Entering addiction rehab not only affects your emotional, mental and physical states, but also can have a large impact on your social life. Because many addiction treatment centres are inpatient, the physical separation from friends can cause a shift in your friendship, or at least test its strength.
Before recovery, many addicts’ social lives revolve around friends who also abuse substances and alcohol. When you enter an addiction treatment centre then, this bond that is based entirely on addiction quickly dissolves. But unlike other friendships changes, this one is certainly in the best interest of your health and addiction recovery.
Other friendships, though healthy and not centred on substance or alcohol abuse, may undergo changes. As a recovering addict in an addiction treatment centre you are in a constant process of self-improvement, both physical and mental.

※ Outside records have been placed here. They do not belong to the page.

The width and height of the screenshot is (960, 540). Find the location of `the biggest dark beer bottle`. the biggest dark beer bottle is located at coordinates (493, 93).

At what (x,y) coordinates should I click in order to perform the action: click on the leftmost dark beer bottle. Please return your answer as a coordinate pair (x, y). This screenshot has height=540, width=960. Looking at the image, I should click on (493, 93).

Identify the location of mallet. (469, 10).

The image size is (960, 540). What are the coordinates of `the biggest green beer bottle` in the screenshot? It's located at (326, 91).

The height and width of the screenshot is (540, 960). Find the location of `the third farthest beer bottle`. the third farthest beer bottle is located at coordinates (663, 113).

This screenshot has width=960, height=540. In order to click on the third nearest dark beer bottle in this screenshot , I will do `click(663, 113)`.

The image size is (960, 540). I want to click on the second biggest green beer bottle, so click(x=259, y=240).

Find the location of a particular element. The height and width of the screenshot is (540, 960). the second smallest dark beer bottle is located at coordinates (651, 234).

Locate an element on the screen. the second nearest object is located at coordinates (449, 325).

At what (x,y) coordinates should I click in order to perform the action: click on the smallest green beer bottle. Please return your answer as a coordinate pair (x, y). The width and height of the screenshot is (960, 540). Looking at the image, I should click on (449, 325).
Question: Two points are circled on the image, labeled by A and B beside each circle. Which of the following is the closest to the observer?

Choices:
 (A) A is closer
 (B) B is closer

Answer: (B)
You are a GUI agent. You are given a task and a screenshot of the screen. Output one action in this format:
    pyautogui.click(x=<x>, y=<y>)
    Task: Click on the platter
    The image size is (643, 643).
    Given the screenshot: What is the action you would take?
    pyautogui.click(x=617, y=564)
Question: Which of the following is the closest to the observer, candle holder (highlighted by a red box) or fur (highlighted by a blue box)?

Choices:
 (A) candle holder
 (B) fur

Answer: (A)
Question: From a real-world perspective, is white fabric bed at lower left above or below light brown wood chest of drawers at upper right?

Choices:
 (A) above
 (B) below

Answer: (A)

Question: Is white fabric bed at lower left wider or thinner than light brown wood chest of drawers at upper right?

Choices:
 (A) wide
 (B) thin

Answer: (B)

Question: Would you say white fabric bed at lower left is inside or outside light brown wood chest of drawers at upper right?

Your own betterment may cause friends, addicts or otherwise, to hold a mirror to their own lives, and to take note of their faults and the behaviours they could improve.
As a consequence, they may feel that your newly rejuvenated mental health will cause you to preach to them about their own lives, and they could take a defensive tone when you confide in them about your life in addiction rehab.
Regardless, it is imperative to understand that life is a constant process of self-evaluation, and whether or not one is struggling with addiction and in an addiction treatment centre or not, there is always the opportunity to be re-evaluating your life. Those friends who fall to the wayside may need time to step back into self-reflection, and to learn that comparing themselves to your own process of self-evaluation is helpful to no one.